Keeping track of changes to a database must be a big concern for lots of people, but it seems that the big names have software for that.
My question is for a small SQL database with 10 tables, <10 columns each, using joins to create a "master" junction table: is there a downside to updating a few times per year by adding rows (with a lot of duplicate information) and then taking the MAX id (PK) to generate and post on a website the most recent data in tabular form (excerpted from the "master")? This versus updating the records, in which I'll lose information on the values at a particular moment.
A typical row for teacher contact information would have fName, lName, schoolName, [address & phone info]; for repertoire or audition information: year, instrument, piece, composer, publisher/edition.
Others have asked about tracking db changes, but only one recently, and not with a lot of votes/details: How to track data changes in a database table Keeping history of data revisions - best practice? How to track data changes in a database table
This lightweight solution seems promising, but I don't know if it didn't get votes because it's not helpful, or because folks just weren't interested. How to keep track of changes to data in a table?
more background if needed: I'm a music teacher (i.e. amateur programmer) maintaining a Joomla website for our organization. I'm using a Joomla plugin called Sourcerer to create dynamic content (PHP/SQL to the Joomla database) to make it easier to communicate changes (dates, personnel, rules, repertoire, etc.) For years, this was done with static pages (and paper handbooks) that took days to update.
I also, however, want to be able to look back and see the database state at a particular time: who taught where, what audition piece was listed, etc., as we could with paper versions. NOTE: I'm not tracking HTML changes, only that information fed from the database.
The code I'm using now to generate the "master junction table." I would modify this to "INSERT into" for my new rows and query from it via Sourcerer to post the information online.
CREATE TABLE 011people_to_schools_junction
AS (
SELECT *
FROM (
SELECT a.peopleID, a.districtID, a.firstName, a.lastName, a.statusID, c.schoolName
FROM 01People a
INNER JOIN (
SELECT districtID, MAX(peopleID) peopleID
FROM 01People
GROUP BY districtID
) b
ON a.districtID = b.districtID
AND a.peopleID = b.peopleID
INNER JOIN (
SELECT schoolID, MAX(peopleID) peopleID
FROM 01people_to_schools_junction ab
GROUP BY schoolID
) z
ON z.peopleID = a.peopleID
LEFT JOIN 01Schools c
ON c.schoolID = z.schoolID
WHERE z.schoolID IS NOT NULL
OR z.peopleID IS NOT NULL
ORDER BY c.schoolName
) t1
);
#Add a primary key as the first column
ALTER TABLE 011people_to_schools_junction
ADD COLUMN 011people_to_schoolsID INT NOT NULL AUTO_INCREMENT FIRST,
ADD PRIMARY KEY (011people_to_schoolsID);
To answer your questions in order:
Is there a downside?
Of course, and it's performance - related. If you add a million records each year, it will hurt performances; and occupy space on disk.
Where the suggestions in the linked question bad or just not popular?
The question and answers are good; but the right answer depends on your specific use case: are you doing it for legal reasons, how fast you want to be able to access the data, how much data and updates you have, how much you want your history functionality to last without changes... only if it met your use case you would vote.

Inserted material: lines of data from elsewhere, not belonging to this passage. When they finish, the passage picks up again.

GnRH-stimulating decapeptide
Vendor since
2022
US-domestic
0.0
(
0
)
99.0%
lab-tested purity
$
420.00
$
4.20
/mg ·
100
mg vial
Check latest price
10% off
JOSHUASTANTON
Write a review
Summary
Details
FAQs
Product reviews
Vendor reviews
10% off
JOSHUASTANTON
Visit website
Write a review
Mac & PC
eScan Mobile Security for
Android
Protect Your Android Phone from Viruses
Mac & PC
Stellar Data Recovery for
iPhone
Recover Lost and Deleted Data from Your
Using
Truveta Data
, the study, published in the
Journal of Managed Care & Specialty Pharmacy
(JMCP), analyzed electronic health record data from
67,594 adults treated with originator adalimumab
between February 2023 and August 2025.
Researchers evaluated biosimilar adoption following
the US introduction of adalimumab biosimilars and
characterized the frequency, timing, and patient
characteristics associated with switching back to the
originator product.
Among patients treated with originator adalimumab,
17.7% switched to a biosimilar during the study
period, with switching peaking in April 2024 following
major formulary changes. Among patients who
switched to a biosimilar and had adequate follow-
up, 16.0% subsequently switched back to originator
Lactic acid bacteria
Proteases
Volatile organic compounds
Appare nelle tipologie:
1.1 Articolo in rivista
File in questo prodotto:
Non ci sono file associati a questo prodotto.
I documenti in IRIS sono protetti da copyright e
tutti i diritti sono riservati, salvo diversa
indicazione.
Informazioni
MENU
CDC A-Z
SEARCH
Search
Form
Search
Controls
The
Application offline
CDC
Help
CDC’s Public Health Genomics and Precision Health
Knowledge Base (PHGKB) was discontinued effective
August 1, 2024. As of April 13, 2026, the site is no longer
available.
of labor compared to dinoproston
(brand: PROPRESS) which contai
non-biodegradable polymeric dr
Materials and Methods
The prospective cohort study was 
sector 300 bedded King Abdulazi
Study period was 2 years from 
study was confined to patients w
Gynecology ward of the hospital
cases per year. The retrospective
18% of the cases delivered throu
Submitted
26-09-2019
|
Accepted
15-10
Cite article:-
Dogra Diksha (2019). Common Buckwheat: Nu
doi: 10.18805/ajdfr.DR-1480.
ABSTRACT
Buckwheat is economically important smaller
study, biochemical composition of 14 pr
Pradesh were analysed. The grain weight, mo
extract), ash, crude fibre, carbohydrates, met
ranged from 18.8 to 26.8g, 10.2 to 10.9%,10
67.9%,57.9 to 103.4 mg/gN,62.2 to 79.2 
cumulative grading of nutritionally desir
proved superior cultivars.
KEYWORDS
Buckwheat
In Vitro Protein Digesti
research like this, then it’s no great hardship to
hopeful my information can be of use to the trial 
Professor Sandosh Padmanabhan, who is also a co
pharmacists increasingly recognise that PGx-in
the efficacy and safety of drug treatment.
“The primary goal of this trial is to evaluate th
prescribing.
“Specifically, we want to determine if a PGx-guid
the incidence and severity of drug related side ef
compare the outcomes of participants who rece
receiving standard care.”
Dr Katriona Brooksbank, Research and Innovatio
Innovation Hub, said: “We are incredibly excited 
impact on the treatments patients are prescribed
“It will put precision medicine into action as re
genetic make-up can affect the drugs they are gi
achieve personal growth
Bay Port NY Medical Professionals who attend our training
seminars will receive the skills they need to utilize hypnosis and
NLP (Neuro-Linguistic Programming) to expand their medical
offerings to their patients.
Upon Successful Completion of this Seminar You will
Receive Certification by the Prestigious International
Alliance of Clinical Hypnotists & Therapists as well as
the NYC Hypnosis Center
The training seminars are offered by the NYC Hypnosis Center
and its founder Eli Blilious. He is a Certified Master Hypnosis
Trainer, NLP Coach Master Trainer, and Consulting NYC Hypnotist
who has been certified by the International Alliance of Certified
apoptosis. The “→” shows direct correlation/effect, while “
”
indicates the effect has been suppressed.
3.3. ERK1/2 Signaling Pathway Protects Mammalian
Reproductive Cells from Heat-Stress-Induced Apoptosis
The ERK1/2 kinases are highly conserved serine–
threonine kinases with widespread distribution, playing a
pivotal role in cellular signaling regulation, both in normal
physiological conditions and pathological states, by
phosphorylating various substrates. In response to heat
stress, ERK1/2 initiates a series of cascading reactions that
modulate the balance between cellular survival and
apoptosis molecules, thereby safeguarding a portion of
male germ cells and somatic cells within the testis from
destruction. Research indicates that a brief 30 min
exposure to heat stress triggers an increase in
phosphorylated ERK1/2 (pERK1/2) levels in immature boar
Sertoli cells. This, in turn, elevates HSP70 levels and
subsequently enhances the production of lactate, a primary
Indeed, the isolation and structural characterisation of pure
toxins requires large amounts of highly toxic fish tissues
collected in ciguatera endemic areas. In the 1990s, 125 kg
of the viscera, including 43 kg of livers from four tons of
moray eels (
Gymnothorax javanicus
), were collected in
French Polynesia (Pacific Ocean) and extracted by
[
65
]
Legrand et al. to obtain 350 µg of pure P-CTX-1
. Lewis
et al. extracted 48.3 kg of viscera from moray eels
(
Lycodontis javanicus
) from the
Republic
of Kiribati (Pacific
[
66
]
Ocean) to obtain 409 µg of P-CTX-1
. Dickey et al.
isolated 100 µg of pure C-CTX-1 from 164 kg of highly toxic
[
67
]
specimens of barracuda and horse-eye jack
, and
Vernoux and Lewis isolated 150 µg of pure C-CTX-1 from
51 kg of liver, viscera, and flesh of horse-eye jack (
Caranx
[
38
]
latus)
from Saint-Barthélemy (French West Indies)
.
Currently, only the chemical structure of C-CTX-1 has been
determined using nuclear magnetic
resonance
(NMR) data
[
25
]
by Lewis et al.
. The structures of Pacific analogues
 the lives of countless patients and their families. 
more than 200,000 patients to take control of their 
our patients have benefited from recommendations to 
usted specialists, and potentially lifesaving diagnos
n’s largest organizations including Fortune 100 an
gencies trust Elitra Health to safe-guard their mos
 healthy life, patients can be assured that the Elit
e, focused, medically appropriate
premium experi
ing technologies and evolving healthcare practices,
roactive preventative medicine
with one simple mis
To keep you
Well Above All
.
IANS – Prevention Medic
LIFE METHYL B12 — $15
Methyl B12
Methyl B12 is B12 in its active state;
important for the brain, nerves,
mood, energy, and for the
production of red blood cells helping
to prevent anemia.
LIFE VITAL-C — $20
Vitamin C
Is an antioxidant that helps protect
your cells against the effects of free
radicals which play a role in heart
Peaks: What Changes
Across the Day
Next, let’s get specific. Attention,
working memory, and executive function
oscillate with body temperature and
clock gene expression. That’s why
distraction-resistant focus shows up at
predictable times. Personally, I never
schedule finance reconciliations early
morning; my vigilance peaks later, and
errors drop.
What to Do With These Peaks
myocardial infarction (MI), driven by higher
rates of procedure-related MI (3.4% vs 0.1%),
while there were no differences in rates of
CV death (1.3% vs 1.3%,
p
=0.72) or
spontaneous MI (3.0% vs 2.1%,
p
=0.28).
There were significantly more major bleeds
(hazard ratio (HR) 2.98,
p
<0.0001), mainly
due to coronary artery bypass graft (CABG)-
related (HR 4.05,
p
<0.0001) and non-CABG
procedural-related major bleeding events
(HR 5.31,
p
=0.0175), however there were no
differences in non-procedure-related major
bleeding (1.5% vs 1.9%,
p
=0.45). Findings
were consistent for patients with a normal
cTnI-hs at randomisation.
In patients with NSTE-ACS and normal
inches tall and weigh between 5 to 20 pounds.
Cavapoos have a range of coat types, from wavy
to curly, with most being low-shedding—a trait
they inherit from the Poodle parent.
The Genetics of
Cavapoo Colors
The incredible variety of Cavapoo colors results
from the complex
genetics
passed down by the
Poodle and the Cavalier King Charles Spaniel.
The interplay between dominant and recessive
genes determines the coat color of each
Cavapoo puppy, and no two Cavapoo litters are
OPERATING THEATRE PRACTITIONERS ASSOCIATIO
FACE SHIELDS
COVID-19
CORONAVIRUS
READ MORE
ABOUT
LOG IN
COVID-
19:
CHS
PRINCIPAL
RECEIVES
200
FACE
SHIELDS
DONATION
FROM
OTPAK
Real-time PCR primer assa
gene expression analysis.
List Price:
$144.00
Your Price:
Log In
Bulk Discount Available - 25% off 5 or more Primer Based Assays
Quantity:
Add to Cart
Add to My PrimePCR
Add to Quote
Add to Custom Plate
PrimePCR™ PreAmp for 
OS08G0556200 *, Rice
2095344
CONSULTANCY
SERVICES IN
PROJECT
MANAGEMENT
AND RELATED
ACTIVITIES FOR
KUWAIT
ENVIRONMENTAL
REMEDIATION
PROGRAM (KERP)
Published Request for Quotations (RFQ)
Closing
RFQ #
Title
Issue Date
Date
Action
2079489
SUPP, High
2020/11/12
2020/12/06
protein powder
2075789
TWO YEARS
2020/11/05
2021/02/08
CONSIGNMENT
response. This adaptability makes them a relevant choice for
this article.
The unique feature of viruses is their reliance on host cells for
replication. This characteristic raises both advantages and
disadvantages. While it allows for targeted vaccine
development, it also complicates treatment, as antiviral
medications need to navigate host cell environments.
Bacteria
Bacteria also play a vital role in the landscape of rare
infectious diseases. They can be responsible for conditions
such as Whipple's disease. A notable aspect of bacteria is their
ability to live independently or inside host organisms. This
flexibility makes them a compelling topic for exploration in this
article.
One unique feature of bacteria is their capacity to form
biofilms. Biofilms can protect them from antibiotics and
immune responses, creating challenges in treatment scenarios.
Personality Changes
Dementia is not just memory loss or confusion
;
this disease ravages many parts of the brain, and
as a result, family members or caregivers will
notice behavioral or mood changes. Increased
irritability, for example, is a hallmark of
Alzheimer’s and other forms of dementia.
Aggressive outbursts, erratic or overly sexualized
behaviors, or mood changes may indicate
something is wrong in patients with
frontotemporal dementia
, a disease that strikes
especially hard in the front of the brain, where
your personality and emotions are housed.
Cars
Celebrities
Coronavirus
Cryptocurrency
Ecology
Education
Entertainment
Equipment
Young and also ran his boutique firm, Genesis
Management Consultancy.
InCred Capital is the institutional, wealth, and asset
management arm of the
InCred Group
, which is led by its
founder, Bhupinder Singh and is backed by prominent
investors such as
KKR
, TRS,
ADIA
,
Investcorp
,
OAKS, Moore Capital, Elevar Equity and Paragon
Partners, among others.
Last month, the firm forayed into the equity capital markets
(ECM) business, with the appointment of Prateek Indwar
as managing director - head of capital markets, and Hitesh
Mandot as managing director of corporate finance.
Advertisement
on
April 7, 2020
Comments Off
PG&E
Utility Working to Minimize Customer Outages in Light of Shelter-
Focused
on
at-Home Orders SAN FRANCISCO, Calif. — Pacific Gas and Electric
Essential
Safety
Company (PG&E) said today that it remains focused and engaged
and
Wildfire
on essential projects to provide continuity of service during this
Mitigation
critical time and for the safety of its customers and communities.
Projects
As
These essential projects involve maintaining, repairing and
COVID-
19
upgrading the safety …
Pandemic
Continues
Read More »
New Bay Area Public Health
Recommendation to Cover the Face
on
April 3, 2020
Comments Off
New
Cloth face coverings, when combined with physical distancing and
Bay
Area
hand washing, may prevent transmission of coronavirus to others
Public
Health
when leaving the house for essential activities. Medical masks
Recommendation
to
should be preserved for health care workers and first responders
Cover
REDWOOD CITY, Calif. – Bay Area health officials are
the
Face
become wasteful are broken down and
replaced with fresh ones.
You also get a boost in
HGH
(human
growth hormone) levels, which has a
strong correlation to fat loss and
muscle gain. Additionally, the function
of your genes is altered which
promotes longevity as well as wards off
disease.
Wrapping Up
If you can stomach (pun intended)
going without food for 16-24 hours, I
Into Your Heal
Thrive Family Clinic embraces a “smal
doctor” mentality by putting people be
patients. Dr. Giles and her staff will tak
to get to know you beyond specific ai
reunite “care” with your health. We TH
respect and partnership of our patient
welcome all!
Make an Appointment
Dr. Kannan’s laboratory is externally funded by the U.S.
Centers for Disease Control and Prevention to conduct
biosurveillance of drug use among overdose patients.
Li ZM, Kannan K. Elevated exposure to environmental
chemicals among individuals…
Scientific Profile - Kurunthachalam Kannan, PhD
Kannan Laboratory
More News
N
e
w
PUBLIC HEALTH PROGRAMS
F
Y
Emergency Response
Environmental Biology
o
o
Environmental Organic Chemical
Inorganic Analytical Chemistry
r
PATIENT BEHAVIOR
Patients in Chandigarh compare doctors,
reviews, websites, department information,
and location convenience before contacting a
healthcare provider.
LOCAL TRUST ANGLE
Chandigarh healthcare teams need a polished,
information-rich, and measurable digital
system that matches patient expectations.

As a rule of thumb, history should go to a different table, this would provide several advantages:
In order to choose whether to have a single history table or several (one per backed up table) depends on how you plan to retrieve the data and what you want to do with it:
if you mirror each of your tables adding a timestamp and the user id, your code would need little modifications; but you'd end up with twice as many tables, and any structure change would then need to be replicated on the history table as well;
if you build a single history table with the timestamp, the user id, the table name and a json representation of the record, you will have an easier life building it, while for retrieving it you should access the data using an Object per row i.e. using Joomla's dbo getObjectList(), then the objects will be the same format you store in the history table and the changes there will be fairly easy. But querying for changes across specific tables/fields will be much harder.
Keep in mind that having data is useless if you can't retrieve it properly.
Since you mention pushing to the website a few times a year, the overhead of the queries should not be an issue (if you update monthly, waiting 5 minutes may not be a problem).
You should seek the best solution based on the other uses of this data: for it to be useful to anyone, you will have to implement a system to retrieve historical data. If phpmyadmin is enough, well look no further.
I hope this scared you. Either way it's a lot of hard work.
If you just want to be able to look up old data, you may instead store a copy of the markup/output you generate from time to time, and save it to different folders on the webserver. This will take minutes to set up, and be extremely reliable.
Sure, it's more fun to code it. But are you really sure you need it? And you can keep the database dumps just in case one day you change your mind.